_Activity_.
Please copy the entries below word for word, leaving out any image.

==== Data extract ====

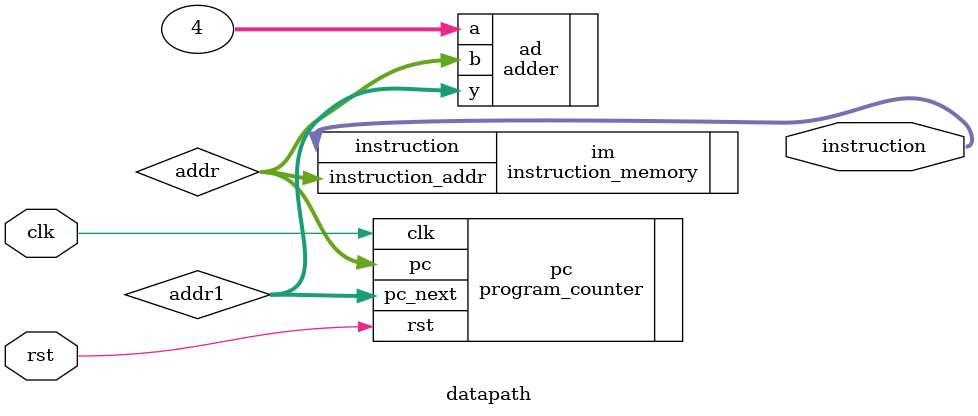
<source format=sv>
`timescale 1ns / 1ps

module datapath(
    input logic clk, 
    input logic rst,
    output logic [31:0] instruction
    );
    
    wire [31:0] addr;
    wire [31:0] addr1;
    program_counter pc(.clk(clk), .rst(rst), .pc_next(addr1), .pc(addr));
    adder ad(.a(32'd4), .b(addr), .y(addr1));
    
    
    instruction_memory im(.instruction_addr(addr), .instruction(instruction));
    
endmodule

</source>
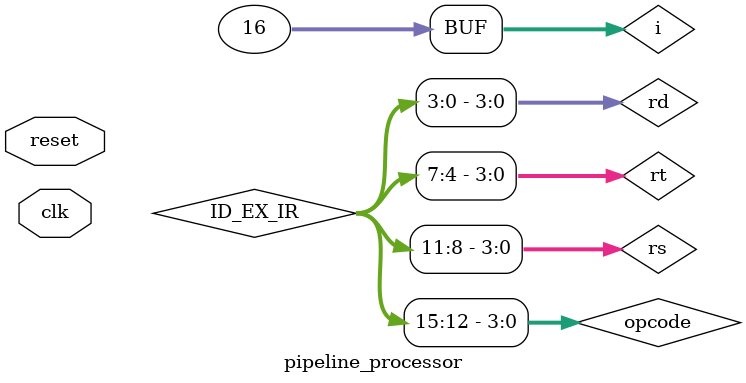
<source format=v>
`timescale 1ns / 1ps


module pipeline_processor (
    input clk,
    input reset
);

    // Instruction Memory (16 x 16)
    reg [15:0] instr_mem [0:15];

    // Register File (16 registers)
    reg [15:0] reg_file [0:15];

    // Data Memory
    reg [15:0] data_mem [0:15];

    // Program Counter
    reg [3:0] PC;

    // Pipeline Registers
    reg [15:0] IF_ID_IR;
    reg [15:0] ID_EX_IR;
    reg [15:0] EX_MEM_ALU;
    reg [3:0]  EX_MEM_RD;
    reg [15:0] MEM_WB_DATA;
    reg [3:0]  MEM_WB_RD;

    // Instruction fields
    wire [3:0] opcode = ID_EX_IR[15:12];
    wire [3:0] rs     = ID_EX_IR[11:8];
    wire [3:0] rt     = ID_EX_IR[7:4];
    wire [3:0] rd     = ID_EX_IR[3:0];

    integer i;

    // ---------------- INITIALIZATION (for simulation) ----------------
    initial begin
        PC = 0;

        for (i = 0; i < 16; i = i + 1) begin
            reg_file[i] = i;      // R0=0, R1=1, ...
            data_mem[i] = i * 2;  // Sample data
            instr_mem[i] = 16'b0;
        end

        // Instructions
        // opcode rs rt rd
        instr_mem[0] = 16'b0000_0001_0010_0011; // ADD R1,R2 -> R3
        instr_mem[1] = 16'b0001_0011_0001_0100; // SUB R3,R1 -> R4
        instr_mem[2] = 16'b0010_0000_0010_0101; // LOAD mem[2] -> R5
    end

    // ---------------- IF STAGE ----------------
    always @(posedge clk) begin
        if (reset) begin
            PC <= 0;
        end else begin
            IF_ID_IR <= instr_mem[PC];
            PC <= PC + 1;
        end
    end

    // ---------------- ID STAGE ----------------
    always @(posedge clk) begin
        ID_EX_IR <= IF_ID_IR;
    end

    // ---------------- EX STAGE ----------------
    always @(posedge clk) begin
        case (opcode)
            4'b0000: EX_MEM_ALU <= reg_file[rs] + reg_file[rt]; // ADD
            4'b0001: EX_MEM_ALU <= reg_file[rs] - reg_file[rt]; // SUB
            4'b0010: EX_MEM_ALU <= data_mem[rt];                // LOAD
            default: EX_MEM_ALU <= 0;
        endcase
        EX_MEM_RD <= rd;
    end

    // ---------------- MEM / WB STAGE ----------------
    always @(posedge clk) begin
        MEM_WB_DATA <= EX_MEM_ALU;
        MEM_WB_RD   <= EX_MEM_RD;
        reg_file[MEM_WB_RD] <= MEM_WB_DATA;
    end

endmodule

</source>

====

_Solution to the exercise_.
<source format=sv>
`timescale 1ns / 1ps

module datapath(
    input logic clk, 
    input logic rst,
    output logic [31:0] instruction
    );
    
    wire [31:0] addr;
    wire [31:0] addr1;
    program_counter pc(.clk(clk), .rst(rst), .pc_next(addr1), .pc(addr));
    adder ad(.a(32'd4), .b(addr), .y(addr1));
    
    
    instruction_memory im(.instruction_addr(addr), .instruction(instruction));
    
endmodule

</source>
<source format=v>
`timescale 1ns / 1ps


module pipeline_processor (
    input clk,
    input reset
);

    // Instruction Memory (16 x 16)
    reg [15:0] instr_mem [0:15];

    // Register File (16 registers)
    reg [15:0] reg_file [0:15];

    // Data Memory
    reg [15:0] data_mem [0:15];

    // Program Counter
    reg [3:0] PC;

    // Pipeline Registers
    reg [15:0] IF_ID_IR;
    reg [15:0] ID_EX_IR;
    reg [15:0] EX_MEM_ALU;
    reg [3:0]  EX_MEM_RD;
    reg [15:0] MEM_WB_DATA;
    reg [3:0]  MEM_WB_RD;

    // Instruction fields
    wire [3:0] opcode = ID_EX_IR[15:12];
    wire [3:0] rs     = ID_EX_IR[11:8];
    wire [3:0] rt     = ID_EX_IR[7:4];
    wire [3:0] rd     = ID_EX_IR[3:0];

    integer i;

    // ---------------- INITIALIZATION (for simulation) ----------------
    initial begin
        PC = 0;

        for (i = 0; i < 16; i = i + 1) begin
            reg_file[i] = i;      // R0=0, R1=1, ...
            data_mem[i] = i * 2;  // Sample data
            instr_mem[i] = 16'b0;
        end

        // Instructions
        // opcode rs rt rd
        instr_mem[0] = 16'b0000_0001_0010_0011; // ADD R1,R2 -> R3
        instr_mem[1] = 16'b0001_0011_0001_0100; // SUB R3,R1 -> R4
        instr_mem[2] = 16'b0010_0000_0010_0101; // LOAD mem[2] -> R5
    end

    // ---------------- IF STAGE ----------------
    always @(posedge clk) begin
        if (reset) begin
            PC <= 0;
        end else begin
            IF_ID_IR <= instr_mem[PC];
            PC <= PC + 1;
        end
    end

    // ---------------- ID STAGE ----------------
    always @(posedge clk) begin
        ID_EX_IR <= IF_ID_IR;
    end

    // ---------------- EX STAGE ----------------
    always @(posedge clk) begin
        case (opcode)
            4'b0000: EX_MEM_ALU <= reg_file[rs] + reg_file[rt]; // ADD
            4'b0001: EX_MEM_ALU <= reg_file[rs] - reg_file[rt]; // SUB
            4'b0010: EX_MEM_ALU <= data_mem[rt];                // LOAD
            default: EX_MEM_ALU <= 0;
        endcase
        EX_MEM_RD <= rd;
    end

    // ---------------- MEM / WB STAGE ----------------
    always @(posedge clk) begin
        MEM_WB_DATA <= EX_MEM_ALU;
        MEM_WB_RD   <= EX_MEM_RD;
        reg_file[MEM_WB_RD] <= MEM_WB_DATA;
    end

endmodule

</source>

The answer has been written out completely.